▶ **EXERCISE PROMPT**: Every line with the string "έργα" in it belongs in your answer, so copy them all from the data.
****
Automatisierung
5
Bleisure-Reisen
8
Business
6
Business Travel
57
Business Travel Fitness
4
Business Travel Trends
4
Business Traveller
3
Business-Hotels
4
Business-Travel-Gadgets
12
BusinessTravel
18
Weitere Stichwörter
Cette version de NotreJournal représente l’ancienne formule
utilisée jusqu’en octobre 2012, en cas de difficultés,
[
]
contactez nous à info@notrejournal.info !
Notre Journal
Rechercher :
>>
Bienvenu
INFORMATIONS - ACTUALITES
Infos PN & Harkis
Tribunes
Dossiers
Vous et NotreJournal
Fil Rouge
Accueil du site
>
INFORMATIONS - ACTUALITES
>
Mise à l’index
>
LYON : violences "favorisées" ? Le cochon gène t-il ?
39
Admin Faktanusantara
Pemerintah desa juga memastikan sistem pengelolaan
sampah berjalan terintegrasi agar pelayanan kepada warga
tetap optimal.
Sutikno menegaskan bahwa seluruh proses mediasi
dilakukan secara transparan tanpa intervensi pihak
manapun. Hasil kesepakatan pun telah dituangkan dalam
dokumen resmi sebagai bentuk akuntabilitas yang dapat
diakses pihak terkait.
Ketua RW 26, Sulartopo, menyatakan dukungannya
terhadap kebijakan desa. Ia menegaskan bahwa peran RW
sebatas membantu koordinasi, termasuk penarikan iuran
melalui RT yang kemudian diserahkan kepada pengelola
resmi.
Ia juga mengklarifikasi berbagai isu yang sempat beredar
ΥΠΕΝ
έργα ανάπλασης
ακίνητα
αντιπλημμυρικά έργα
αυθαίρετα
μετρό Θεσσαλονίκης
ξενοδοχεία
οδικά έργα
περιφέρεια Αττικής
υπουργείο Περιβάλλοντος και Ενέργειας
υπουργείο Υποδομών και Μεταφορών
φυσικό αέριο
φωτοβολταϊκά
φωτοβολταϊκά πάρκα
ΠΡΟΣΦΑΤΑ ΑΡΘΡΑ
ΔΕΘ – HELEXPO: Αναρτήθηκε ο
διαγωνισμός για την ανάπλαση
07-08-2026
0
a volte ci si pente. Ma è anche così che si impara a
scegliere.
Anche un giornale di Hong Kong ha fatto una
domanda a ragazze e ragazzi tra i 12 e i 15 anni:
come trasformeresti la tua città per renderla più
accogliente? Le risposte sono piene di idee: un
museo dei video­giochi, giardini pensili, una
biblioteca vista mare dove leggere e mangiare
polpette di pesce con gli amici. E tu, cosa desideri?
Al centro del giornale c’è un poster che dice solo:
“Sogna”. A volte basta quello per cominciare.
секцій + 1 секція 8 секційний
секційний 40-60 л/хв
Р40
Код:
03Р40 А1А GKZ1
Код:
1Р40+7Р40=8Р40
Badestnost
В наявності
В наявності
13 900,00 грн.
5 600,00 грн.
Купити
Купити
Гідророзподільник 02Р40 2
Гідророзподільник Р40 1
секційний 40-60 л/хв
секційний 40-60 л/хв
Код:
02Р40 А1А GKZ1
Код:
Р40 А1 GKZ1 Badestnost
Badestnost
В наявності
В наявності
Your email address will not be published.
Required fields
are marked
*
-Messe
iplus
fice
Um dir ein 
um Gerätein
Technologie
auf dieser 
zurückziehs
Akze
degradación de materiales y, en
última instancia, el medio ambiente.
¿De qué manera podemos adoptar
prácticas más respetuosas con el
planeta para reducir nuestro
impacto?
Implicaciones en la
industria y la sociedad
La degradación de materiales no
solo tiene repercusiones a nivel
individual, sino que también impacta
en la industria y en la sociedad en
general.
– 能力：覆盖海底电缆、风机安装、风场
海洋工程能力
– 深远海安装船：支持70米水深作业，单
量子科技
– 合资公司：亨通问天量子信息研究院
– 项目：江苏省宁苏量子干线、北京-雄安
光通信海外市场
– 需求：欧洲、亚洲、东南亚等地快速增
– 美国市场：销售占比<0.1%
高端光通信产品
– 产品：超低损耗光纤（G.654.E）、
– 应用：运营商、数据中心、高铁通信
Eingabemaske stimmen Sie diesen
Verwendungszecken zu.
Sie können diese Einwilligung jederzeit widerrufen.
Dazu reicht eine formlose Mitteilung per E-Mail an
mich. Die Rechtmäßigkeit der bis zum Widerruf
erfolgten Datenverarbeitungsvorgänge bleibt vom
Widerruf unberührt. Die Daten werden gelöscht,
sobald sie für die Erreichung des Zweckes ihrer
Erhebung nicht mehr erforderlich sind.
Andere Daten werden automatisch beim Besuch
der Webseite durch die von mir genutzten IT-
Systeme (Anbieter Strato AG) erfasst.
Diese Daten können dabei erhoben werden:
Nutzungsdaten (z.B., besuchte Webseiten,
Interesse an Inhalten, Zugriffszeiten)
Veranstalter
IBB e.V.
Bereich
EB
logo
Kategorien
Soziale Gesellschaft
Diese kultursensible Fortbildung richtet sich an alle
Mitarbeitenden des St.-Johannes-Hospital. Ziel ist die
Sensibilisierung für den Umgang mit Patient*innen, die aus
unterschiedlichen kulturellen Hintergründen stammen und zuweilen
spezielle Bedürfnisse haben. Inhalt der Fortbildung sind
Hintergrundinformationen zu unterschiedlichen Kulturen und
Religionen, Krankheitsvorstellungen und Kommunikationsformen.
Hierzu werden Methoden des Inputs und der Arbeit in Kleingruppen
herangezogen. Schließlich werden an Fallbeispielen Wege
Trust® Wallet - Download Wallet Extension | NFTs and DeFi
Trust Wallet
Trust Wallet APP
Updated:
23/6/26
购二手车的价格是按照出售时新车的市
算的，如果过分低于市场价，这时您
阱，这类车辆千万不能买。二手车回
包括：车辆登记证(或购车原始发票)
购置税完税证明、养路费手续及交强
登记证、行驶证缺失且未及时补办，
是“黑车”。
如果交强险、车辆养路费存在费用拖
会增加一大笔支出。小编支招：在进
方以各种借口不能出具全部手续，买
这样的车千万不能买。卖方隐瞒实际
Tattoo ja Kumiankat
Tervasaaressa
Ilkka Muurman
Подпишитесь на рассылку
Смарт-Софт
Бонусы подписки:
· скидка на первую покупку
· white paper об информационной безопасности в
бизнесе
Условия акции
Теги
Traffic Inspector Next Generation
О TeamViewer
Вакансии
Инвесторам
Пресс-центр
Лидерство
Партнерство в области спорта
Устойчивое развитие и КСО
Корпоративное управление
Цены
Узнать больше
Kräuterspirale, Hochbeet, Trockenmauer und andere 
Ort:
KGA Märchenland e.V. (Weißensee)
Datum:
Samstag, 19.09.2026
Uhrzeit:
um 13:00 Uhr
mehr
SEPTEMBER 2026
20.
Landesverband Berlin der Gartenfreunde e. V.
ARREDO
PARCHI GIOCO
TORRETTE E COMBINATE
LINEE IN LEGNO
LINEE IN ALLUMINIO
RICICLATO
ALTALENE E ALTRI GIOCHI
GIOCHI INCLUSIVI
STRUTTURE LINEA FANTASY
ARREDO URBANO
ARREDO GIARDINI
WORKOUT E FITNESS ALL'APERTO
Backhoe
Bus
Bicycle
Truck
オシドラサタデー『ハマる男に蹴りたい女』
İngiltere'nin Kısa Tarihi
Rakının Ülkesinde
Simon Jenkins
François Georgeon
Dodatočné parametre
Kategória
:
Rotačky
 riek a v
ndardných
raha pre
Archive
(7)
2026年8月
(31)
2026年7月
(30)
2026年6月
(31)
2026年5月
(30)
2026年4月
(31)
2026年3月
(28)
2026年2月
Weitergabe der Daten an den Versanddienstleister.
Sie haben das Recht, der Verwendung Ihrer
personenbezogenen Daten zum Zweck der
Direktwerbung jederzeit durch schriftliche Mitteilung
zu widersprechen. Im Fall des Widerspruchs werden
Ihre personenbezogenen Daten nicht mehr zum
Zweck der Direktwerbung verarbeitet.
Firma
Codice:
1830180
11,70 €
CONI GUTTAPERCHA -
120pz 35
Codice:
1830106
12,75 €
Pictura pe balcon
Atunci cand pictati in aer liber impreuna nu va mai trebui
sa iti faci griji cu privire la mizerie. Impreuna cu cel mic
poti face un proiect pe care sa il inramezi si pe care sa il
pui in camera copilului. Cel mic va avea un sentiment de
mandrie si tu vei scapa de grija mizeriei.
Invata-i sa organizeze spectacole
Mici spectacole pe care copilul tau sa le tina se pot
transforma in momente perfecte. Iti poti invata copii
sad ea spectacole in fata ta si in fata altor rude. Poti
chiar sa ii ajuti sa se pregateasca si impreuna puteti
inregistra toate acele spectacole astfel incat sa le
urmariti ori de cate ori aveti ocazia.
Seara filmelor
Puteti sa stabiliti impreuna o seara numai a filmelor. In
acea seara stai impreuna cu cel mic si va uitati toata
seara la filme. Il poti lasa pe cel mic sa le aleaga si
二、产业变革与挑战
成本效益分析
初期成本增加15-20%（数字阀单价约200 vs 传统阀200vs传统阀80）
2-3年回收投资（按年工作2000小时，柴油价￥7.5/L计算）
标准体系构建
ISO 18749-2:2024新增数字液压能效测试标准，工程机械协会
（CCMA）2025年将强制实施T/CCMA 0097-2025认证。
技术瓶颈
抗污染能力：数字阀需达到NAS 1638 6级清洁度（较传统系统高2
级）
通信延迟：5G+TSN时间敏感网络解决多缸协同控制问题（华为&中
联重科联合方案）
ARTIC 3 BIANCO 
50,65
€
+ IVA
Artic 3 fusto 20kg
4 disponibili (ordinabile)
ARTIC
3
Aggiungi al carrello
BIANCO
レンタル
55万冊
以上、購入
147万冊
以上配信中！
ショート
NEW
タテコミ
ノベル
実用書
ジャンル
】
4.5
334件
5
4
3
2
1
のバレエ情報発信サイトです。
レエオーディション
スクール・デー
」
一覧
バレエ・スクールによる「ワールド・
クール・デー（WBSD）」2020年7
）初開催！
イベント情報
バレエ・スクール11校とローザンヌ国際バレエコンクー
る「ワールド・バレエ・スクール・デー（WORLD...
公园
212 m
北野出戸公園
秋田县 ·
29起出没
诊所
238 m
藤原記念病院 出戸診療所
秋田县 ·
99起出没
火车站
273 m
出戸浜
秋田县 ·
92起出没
****
▶ **TASK ANSWER**:
έργα ανάπλασης
αντιπλημμυρικά έργα
οδικά έργα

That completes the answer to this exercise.